Similar comments have been made about network protocols. "I know: I'll
encode only the fields I need. That way it will be simple." A decade
later, extensions are buggy and hairy. The notoriously complex RFC 822
could have just been an S-expression.

I have done this as many times as everyone else. "I know, this time I'll
get it _right_! I'll only specify what I need. It will be simple!" After
failing every time, I have now mostly learned my lesson, and no longer
use any format that doesn't have nested lists and named fields :)

An even more insidious thing is that when you have a limited syntax, you
don't think about useful new extensions, or subconsciously ignore them
because you feel how painful it would be to extend the syntax. So useful
tools do not get built for decades. For example, adding nested data to
the #!a=b&c=d syntax would probably make sense, but the syntax would
look so strained that people subconsciously dismiss any such thought.

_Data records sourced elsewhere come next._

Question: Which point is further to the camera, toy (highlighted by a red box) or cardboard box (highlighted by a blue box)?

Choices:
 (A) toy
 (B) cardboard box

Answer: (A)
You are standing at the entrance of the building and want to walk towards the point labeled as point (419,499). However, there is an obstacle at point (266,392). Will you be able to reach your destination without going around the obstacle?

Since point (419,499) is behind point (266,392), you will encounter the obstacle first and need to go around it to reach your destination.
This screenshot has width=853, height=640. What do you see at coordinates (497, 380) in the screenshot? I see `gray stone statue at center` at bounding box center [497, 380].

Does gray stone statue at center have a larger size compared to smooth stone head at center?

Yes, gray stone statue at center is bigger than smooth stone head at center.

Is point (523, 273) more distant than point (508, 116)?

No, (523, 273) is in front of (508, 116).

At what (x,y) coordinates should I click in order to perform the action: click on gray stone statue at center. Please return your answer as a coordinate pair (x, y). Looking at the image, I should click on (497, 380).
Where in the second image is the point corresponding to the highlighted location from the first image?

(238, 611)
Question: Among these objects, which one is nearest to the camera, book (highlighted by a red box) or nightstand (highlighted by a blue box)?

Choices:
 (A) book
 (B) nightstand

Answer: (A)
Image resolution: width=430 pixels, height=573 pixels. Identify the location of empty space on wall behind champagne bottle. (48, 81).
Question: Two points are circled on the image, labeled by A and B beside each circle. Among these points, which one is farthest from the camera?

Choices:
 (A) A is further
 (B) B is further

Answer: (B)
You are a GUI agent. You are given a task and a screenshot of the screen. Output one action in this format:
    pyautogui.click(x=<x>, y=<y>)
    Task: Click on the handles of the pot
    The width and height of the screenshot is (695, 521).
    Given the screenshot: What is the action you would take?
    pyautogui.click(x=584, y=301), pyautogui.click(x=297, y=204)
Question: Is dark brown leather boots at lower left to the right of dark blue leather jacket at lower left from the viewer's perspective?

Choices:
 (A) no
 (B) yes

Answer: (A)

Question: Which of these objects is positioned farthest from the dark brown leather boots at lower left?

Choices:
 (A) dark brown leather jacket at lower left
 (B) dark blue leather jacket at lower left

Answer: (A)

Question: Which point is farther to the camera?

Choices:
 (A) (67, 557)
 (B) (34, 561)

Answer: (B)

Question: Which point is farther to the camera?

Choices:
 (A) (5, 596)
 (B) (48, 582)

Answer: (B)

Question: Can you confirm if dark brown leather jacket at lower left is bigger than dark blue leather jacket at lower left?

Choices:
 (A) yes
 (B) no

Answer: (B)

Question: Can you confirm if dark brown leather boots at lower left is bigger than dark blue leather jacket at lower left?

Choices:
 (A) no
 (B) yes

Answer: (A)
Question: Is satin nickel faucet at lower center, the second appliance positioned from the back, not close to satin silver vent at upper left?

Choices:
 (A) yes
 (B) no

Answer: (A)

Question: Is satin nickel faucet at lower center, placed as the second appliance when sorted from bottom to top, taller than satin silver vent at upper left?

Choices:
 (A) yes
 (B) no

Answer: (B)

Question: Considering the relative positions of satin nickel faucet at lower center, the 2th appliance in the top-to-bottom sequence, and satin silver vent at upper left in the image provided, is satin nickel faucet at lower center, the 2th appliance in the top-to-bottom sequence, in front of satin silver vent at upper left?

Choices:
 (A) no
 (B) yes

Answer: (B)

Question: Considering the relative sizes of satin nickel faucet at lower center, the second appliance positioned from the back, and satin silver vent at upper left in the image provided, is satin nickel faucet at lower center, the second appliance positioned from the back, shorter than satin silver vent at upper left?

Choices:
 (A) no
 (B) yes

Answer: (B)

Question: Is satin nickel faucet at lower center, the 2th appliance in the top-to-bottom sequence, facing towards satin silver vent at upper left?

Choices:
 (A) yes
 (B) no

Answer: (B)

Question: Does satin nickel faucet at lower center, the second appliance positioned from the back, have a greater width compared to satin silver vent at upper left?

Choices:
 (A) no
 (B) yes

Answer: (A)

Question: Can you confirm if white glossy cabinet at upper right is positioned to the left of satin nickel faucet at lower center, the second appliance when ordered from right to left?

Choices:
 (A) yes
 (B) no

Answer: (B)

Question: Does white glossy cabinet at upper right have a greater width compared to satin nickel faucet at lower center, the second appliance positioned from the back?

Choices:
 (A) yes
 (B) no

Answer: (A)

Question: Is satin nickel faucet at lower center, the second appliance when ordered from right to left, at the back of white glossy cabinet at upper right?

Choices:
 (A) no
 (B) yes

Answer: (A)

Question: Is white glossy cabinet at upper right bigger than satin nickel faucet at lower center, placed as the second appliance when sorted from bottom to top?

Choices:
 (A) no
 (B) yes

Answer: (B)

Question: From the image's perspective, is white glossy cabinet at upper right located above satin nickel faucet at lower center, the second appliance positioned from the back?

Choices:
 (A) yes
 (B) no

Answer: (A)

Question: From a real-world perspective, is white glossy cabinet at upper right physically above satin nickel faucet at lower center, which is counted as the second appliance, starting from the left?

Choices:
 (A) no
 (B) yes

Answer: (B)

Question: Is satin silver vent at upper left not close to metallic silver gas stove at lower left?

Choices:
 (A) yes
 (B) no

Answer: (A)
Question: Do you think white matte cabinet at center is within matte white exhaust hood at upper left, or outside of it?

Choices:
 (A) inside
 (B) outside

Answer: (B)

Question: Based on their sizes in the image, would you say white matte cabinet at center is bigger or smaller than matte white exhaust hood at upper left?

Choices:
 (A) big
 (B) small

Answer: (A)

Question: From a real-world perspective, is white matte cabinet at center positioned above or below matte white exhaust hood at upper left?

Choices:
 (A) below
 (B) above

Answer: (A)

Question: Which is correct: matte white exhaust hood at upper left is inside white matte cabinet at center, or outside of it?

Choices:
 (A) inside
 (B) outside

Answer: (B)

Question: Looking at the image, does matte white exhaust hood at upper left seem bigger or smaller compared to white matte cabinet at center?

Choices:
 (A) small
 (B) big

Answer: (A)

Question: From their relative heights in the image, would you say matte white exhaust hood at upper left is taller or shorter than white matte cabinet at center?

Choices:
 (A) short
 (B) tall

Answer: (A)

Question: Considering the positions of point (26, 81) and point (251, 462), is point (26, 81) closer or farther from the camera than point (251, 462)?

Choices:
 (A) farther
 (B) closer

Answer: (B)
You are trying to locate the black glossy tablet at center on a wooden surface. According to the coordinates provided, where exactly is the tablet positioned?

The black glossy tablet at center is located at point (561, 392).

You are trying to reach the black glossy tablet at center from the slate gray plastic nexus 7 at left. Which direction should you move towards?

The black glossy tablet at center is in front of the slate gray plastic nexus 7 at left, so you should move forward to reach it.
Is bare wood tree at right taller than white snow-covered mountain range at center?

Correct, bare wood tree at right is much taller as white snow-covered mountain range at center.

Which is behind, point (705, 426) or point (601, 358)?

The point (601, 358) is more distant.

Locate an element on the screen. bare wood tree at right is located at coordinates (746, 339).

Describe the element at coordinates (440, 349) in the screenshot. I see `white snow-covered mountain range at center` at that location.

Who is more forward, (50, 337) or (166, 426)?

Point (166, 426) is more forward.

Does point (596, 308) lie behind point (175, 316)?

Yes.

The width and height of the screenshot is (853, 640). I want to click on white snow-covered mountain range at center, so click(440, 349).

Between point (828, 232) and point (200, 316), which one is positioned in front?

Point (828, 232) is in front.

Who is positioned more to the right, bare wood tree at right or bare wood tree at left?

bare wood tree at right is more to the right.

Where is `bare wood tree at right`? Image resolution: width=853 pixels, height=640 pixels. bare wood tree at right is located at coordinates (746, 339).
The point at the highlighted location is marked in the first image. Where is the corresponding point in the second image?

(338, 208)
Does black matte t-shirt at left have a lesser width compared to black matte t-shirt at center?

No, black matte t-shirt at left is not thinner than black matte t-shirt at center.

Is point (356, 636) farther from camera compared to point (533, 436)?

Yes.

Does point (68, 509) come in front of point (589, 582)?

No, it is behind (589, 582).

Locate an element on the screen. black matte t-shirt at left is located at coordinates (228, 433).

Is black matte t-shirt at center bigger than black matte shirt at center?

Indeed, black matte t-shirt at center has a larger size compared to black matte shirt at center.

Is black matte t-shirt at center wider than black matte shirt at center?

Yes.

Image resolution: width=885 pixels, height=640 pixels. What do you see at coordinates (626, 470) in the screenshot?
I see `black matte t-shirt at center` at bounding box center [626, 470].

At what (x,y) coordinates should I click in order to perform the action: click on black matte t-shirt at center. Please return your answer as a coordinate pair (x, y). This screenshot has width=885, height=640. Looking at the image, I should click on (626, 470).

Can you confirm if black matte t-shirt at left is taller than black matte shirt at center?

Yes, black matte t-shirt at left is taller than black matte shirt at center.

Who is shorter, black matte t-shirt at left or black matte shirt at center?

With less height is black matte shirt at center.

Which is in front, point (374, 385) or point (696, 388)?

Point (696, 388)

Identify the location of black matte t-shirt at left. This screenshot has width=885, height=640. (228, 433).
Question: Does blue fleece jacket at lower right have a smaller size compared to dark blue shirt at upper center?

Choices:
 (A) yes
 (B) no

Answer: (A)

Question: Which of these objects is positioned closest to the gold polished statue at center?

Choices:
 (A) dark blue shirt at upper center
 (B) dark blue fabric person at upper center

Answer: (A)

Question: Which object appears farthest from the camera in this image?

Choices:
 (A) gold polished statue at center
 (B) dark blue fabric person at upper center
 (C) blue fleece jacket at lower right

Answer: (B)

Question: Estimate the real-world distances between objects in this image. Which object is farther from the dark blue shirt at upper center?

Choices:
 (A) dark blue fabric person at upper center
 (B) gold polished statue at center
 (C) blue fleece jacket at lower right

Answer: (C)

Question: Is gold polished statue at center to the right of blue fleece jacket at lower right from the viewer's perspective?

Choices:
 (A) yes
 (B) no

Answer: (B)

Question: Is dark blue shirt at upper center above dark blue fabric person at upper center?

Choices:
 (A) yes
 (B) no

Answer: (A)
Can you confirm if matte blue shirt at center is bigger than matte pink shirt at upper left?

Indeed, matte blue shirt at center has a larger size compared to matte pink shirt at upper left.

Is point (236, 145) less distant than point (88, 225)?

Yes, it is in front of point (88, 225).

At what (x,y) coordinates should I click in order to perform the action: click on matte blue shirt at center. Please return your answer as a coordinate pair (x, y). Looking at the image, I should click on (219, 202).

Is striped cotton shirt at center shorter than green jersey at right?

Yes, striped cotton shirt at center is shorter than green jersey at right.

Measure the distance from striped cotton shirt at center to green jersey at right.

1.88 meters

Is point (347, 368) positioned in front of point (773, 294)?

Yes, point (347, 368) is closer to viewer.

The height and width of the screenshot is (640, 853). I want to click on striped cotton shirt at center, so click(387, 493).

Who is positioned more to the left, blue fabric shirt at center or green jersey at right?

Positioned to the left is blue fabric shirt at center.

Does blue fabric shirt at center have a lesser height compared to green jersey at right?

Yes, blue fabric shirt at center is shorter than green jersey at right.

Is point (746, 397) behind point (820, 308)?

> One issue of S-expression metadata is that S-expression reader is more
> involved than a simple finite automata

S-expressions are more code to implement up-front than a custom format
(if you already have a regexp library for the latter), but they are more
uniform and reliable and the syntax will never get more complex no
matter how much it's extended. So you pay the cost only once.

> - Recognizing coding[=:]<value> (without #!) can work with the editor.
> In Emacs, adding -*- coding: <coding> -*- immediately
> switches the buffer encoding automatically.

It's true that this is a major advantage of the regexps patterns.

In Emacs one can use 'auto-coding-functions' and 'auto-coding-alist' to
add detectors. Conceivably a detector could come with the standard
scheme-mode.

A magic comment can also be shared with other languages. But there is no
principled standard syntax to which all/most magic comments conform and
it's unlikely that such a standard will emerge.

> But I agree that it's getting moot as utf-8 dominates. The only
> concern is that, since R7RS-small doesn't require full unicode
> support, the R7RS implementation that only supports ascii needs a way to
> reject source code using greek-lambda gracefully.

The spread of UTF-8 does indeed make our lives easier :)

The Unicode lambda could come as a macro from (import (srfi xyz)).
Non-Unicode implementations would not support that SRFI so the import
would fail before parsing gets to the lambda.